* Source material
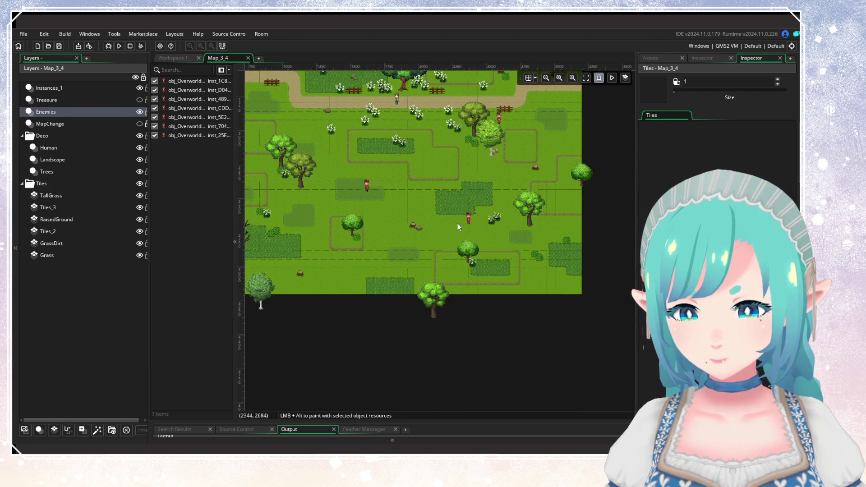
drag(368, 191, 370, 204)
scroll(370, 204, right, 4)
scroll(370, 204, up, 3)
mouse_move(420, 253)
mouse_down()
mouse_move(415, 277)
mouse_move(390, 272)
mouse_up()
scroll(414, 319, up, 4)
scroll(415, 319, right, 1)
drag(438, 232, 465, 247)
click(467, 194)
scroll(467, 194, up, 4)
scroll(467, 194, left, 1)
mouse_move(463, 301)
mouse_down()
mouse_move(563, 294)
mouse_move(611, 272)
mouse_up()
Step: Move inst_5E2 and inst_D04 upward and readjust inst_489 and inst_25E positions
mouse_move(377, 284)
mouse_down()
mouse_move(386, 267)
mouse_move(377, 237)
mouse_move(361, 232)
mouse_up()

* What is being asked
All of the listing above must be output exactly, except for its pictures.

* Result
drag(368, 191, 370, 204)
scroll(370, 204, right, 4)
scroll(370, 204, up, 3)
mouse_move(420, 253)
mouse_down()
mouse_move(415, 277)
mouse_move(390, 272)
mouse_up()
scroll(414, 319, up, 4)
scroll(415, 319, right, 1)
drag(438, 232, 465, 247)
click(467, 194)
scroll(467, 194, up, 4)
scroll(467, 194, left, 1)
mouse_move(463, 301)
mouse_down()
mouse_move(563, 294)
mouse_move(611, 272)
mouse_up()
Step: Move inst_5E2 and inst_D04 upward and readjust inst_489 and inst_25E positions
mouse_move(377, 284)
mouse_down()
mouse_move(386, 267)
mouse_move(377, 237)
mouse_move(361, 232)
mouse_up()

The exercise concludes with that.